Met betrekking tot het onder 3 primair ten laste gelegde heeft verdachte ontkend dat hij aangever met een metalen buis dan wel met een ander voorwerp op zijn hoofd heeft geslagen. Verdachte heeft aangever wel met zijn vuist drie keer in zijn gezicht geslagen. De lezing van verdachte wordt bevestigd door getuigen [getuige 1] , [getuige 2] en [getuige 3] . Afgezien van het feit dat verdachte heeft ontkend aangever met een voorwerp te hebben geslagen, kan uit het dossier worden afgeleid dat voorafgaand aan de vechtpartij tussen verdachte en aangever, de achterruit van de auto van aangever (door verdachte) is ingeslagen met een bandenlepel. De raadsvrouw heeft zich op het standpunt gesteld dat een bandenlepel ongeschikt is om iemand zwaar lichamelijk letsel toe te brengen. Tot slot volgt uit het dossier niet hoe en wanneer het letsel van aangever is ontstaan. Verdachte dient te worden vrijgesproken van het onder 3 primair ten laste gelegde.

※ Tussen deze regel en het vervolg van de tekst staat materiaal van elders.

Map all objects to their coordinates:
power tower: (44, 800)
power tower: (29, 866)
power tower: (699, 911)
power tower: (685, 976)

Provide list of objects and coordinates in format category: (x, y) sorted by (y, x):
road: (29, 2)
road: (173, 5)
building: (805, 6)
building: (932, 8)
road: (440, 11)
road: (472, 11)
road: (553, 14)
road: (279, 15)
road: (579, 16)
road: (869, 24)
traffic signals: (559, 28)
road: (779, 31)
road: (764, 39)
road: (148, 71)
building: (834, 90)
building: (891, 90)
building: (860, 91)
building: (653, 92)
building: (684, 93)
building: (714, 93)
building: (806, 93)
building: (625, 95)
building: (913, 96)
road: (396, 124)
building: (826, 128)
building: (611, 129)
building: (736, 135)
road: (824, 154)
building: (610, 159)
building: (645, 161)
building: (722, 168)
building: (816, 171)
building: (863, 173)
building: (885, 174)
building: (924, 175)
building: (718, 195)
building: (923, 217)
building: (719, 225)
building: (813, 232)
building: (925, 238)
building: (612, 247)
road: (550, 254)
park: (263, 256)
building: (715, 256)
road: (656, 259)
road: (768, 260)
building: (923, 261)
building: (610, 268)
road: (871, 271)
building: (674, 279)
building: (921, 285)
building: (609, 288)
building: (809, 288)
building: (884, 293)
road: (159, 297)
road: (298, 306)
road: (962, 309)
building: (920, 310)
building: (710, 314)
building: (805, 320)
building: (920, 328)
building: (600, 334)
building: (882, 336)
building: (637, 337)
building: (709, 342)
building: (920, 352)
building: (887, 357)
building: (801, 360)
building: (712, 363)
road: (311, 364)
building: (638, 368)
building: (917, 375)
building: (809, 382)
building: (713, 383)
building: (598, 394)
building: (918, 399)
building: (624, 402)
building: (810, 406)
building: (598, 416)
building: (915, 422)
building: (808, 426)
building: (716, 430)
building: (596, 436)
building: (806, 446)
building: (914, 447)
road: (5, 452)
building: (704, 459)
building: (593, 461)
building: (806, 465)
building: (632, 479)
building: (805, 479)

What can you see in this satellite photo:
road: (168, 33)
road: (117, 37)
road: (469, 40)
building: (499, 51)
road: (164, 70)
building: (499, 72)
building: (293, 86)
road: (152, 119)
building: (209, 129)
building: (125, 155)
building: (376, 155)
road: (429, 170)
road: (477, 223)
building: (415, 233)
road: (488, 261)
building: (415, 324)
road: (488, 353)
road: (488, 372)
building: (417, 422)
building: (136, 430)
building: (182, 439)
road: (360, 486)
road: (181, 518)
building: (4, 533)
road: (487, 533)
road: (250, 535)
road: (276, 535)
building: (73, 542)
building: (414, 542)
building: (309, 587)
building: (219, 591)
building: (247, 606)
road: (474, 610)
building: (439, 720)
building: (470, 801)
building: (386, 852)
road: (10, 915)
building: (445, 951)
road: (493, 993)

Met betrekking tot het onder 3 subsidiair en 4 ten laste gelegde heeft de raadsvrouw zich gerefereerd aan het oordeel van de rechtbank.
Oordeel van de rechtbank
De rechtbank past de volgende bewijsmiddelen toe die de voor de bewezenverklaring redengevende feiten en omstandigheden bevatten zoals hieronder zakelijk weergegeven.
Ten aanzien van het onder 1 primair ten laste gelegde
1. De door verdachte ter zitting van 28 juni 2021 afgelegde verklaring, voor zover inhoudend:
Het klopt dat ik op 26 maart 2021 met mijn auto, een Mercedes, tegen de auto van [slachtoffer 1] ben gereden. Ik was heel boos. Ik wilde [slachtoffer 1] insluiten om met hem te praten.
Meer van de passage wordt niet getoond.